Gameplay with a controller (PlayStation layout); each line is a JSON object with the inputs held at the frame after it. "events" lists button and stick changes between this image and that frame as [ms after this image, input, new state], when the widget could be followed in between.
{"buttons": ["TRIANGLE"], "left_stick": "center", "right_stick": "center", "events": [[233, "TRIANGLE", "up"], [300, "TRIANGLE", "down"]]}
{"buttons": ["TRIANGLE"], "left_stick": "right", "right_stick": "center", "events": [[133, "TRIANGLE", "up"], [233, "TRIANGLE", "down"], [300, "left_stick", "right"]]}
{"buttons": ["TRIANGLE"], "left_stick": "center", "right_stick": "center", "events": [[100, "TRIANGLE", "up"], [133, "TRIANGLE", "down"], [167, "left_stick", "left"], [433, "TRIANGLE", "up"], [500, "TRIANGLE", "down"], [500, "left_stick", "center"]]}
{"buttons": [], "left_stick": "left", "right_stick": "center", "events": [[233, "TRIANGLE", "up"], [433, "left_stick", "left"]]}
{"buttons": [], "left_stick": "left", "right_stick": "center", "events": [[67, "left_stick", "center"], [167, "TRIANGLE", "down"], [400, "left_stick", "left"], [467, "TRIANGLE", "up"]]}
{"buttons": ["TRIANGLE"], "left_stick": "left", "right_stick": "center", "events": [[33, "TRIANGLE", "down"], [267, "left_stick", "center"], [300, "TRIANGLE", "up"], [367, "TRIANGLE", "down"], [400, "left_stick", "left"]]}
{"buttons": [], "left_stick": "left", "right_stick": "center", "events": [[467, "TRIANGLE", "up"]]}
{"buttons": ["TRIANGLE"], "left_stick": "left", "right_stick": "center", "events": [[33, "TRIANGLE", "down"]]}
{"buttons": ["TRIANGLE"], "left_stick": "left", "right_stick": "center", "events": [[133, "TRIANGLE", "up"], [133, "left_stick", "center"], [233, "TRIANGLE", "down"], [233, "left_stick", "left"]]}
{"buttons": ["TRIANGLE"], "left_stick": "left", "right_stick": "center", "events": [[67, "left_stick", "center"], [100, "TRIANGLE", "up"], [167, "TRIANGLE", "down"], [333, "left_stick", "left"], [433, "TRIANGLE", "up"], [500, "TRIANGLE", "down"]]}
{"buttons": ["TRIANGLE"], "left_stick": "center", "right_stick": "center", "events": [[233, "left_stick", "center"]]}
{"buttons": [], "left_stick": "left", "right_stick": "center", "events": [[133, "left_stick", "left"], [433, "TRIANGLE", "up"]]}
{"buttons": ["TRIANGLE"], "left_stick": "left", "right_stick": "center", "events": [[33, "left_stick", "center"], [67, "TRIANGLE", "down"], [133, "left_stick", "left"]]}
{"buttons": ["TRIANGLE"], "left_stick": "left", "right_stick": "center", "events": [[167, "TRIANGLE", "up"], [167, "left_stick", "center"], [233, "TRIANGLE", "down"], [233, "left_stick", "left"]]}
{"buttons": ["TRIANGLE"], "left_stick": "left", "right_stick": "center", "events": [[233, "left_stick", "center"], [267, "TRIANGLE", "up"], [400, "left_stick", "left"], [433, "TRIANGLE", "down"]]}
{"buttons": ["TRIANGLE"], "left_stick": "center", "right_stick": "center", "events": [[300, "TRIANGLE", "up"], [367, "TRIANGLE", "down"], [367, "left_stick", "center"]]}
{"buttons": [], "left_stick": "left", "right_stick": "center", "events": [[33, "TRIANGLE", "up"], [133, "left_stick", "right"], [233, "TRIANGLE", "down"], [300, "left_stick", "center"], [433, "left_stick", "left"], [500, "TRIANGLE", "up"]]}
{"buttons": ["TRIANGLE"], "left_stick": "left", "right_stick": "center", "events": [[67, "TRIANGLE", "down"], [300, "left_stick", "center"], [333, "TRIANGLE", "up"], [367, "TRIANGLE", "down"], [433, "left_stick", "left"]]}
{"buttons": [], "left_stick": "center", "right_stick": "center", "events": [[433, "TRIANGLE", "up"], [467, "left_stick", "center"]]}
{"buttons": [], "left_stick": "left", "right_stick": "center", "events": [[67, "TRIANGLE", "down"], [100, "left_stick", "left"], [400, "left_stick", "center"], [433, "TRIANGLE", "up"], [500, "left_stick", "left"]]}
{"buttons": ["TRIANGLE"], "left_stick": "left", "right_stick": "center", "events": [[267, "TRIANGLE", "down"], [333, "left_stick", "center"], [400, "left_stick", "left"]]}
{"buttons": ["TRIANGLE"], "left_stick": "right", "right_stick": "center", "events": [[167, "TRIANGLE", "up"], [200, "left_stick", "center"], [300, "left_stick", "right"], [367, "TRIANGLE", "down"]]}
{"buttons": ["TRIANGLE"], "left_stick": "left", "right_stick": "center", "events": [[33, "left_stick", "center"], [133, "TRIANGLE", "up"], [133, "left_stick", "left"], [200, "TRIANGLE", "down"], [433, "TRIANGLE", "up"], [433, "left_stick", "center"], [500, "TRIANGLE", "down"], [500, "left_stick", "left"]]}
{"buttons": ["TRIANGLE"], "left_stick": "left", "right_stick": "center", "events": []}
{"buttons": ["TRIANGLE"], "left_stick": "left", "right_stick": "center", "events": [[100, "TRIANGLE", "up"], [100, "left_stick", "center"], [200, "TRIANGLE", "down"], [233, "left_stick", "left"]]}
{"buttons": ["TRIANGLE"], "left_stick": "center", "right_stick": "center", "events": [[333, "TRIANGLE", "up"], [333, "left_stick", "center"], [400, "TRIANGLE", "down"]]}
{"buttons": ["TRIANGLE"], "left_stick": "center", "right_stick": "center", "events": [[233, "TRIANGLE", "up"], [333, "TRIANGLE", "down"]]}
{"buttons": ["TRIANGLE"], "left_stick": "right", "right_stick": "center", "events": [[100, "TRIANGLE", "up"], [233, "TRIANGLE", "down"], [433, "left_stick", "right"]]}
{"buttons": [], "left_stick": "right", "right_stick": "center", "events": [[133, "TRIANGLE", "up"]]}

———

WHAT YOU SHOULD DO:
Copy each entry exactly.

WRITTEN SOLUTION:
Gameplay with a controller (PlayStation layout); each line is a JSON object with the inputs held at the frame after it. "events" lists button and stick changes between this image and that frame as [ms after this image, input, new state], when the widget could be followed in between.
{"buttons": ["TRIANGLE"], "left_stick": "center", "right_stick": "center", "events": [[233, "TRIANGLE", "up"], [300, "TRIANGLE", "down"]]}
{"buttons": ["TRIANGLE"], "left_stick": "right", "right_stick": "center", "events": [[133, "TRIANGLE", "up"], [233, "TRIANGLE", "down"], [300, "left_stick", "right"]]}
{"buttons": ["TRIANGLE"], "left_stick": "center", "right_stick": "center", "events": [[100, "TRIANGLE", "up"], [133, "TRIANGLE", "down"], [167, "left_stick", "left"], [433, "TRIANGLE", "up"], [500, "TRIANGLE", "down"], [500, "left_stick", "center"]]}
{"buttons": [], "left_stick": "left", "right_stick": "center", "events": [[233, "TRIANGLE", "up"], [433, "left_stick", "left"]]}
{"buttons": [], "left_stick": "left", "right_stick": "center", "events": [[67, "left_stick", "center"], [167, "TRIANGLE", "down"], [400, "left_stick", "left"], [467, "TRIANGLE", "up"]]}
{"buttons": ["TRIANGLE"], "left_stick": "left", "right_stick": "center", "events": [[33, "TRIANGLE", "down"], [267, "left_stick", "center"], [300, "TRIANGLE", "up"], [367, "TRIANGLE", "down"], [400, "left_stick", "left"]]}
{"buttons": [], "left_stick": "left", "right_stick": "center", "events": [[467, "TRIANGLE", "up"]]}
{"buttons": ["TRIANGLE"], "left_stick": "left", "right_stick": "center", "events": [[33, "TRIANGLE", "down"]]}
{"buttons": ["TRIANGLE"], "left_stick": "left", "right_stick": "center", "events": [[133, "TRIANGLE", "up"], [133, "left_stick", "center"], [233, "TRIANGLE", "down"], [233, "left_stick", "left"]]}
{"buttons": ["TRIANGLE"], "left_stick": "left", "right_stick": "center", "events": [[67, "left_stick", "center"], [100, "TRIANGLE", "up"], [167, "TRIANGLE", "down"], [333, "left_stick", "left"], [433, "TRIANGLE", "up"], [500, "TRIANGLE", "down"]]}
{"buttons": ["TRIANGLE"], "left_stick": "center", "right_stick": "center", "events": [[233, "left_stick", "center"]]}
{"buttons": [], "left_stick": "left", "right_stick": "center", "events": [[133, "left_stick", "left"], [433, "TRIANGLE", "up"]]}
{"buttons": ["TRIANGLE"], "left_stick": "left", "right_stick": "center", "events": [[33, "left_stick", "center"], [67, "TRIANGLE", "down"], [133, "left_stick", "left"]]}
{"buttons": ["TRIANGLE"], "left_stick": "left", "right_stick": "center", "events": [[167, "TRIANGLE", "up"], [167, "left_stick", "center"], [233, "TRIANGLE", "down"], [233, "left_stick", "left"]]}
{"buttons": ["TRIANGLE"], "left_stick": "left", "right_stick": "center", "events": [[233, "left_stick", "center"], [267, "TRIANGLE", "up"], [400, "left_stick", "left"], [433, "TRIANGLE", "down"]]}
{"buttons": ["TRIANGLE"], "left_stick": "center", "right_stick": "center", "events": [[300, "TRIANGLE", "up"], [367, "TRIANGLE", "down"], [367, "left_stick", "center"]]}
{"buttons": [], "left_stick": "left", "right_stick": "center", "events": [[33, "TRIANGLE", "up"], [133, "left_stick", "right"], [233, "TRIANGLE", "down"], [300, "left_stick", "center"], [433, "left_stick", "left"], [500, "TRIANGLE", "up"]]}
{"buttons": ["TRIANGLE"], "left_stick": "left", "right_stick": "center", "events": [[67, "TRIANGLE", "down"], [300, "left_stick", "center"], [333, "TRIANGLE", "up"], [367, "TRIANGLE", "down"], [433, "left_stick", "left"]]}
{"buttons": [], "left_stick": "center", "right_stick": "center", "events": [[433, "TRIANGLE", "up"], [467, "left_stick", "center"]]}
{"buttons": [], "left_stick": "left", "right_stick": "center", "events": [[67, "TRIANGLE", "down"], [100, "left_stick", "left"], [400, "left_stick", "center"], [433, "TRIANGLE", "up"], [500, "left_stick", "left"]]}
{"buttons": ["TRIANGLE"], "left_stick": "left", "right_stick": "center", "events": [[267, "TRIANGLE", "down"], [333, "left_stick", "center"], [400, "left_stick", "left"]]}
{"buttons": ["TRIANGLE"], "left_stick": "right", "right_stick": "center", "events": [[167, "TRIANGLE", "up"], [200, "left_stick", "center"], [300, "left_stick", "right"], [367, "TRIANGLE", "down"]]}
{"buttons": ["TRIANGLE"], "left_stick": "left", "right_stick": "center", "events": [[33, "left_stick", "center"], [133, "TRIANGLE", "up"], [133, "left_stick", "left"], [200, "TRIANGLE", "down"], [433, "TRIANGLE", "up"], [433, "left_stick", "center"], [500, "TRIANGLE", "down"], [500, "left_stick", "left"]]}
{"buttons": ["TRIANGLE"], "left_stick": "left", "right_stick": "center", "events": []}
{"buttons": ["TRIANGLE"], "left_stick": "left", "right_stick": "center", "events": [[100, "TRIANGLE", "up"], [100, "left_stick", "center"], [200, "TRIANGLE", "down"], [233, "left_stick", "left"]]}
{"buttons": ["TRIANGLE"], "left_stick": "center", "right_stick": "center", "events": [[333, "TRIANGLE", "up"], [333, "left_stick", "center"], [400, "TRIANGLE", "down"]]}
{"buttons": ["TRIANGLE"], "left_stick": "center", "right_stick": "center", "events": [[233, "TRIANGLE", "up"], [333, "TRIANGLE", "down"]]}
{"buttons": ["TRIANGLE"], "left_stick": "right", "right_stick": "center", "events": [[100, "TRIANGLE", "up"], [233, "TRIANGLE", "down"], [433, "left_stick", "right"]]}
{"buttons": [], "left_stick": "right", "right_stick": "center", "events": [[133, "TRIANGLE", "up"]]}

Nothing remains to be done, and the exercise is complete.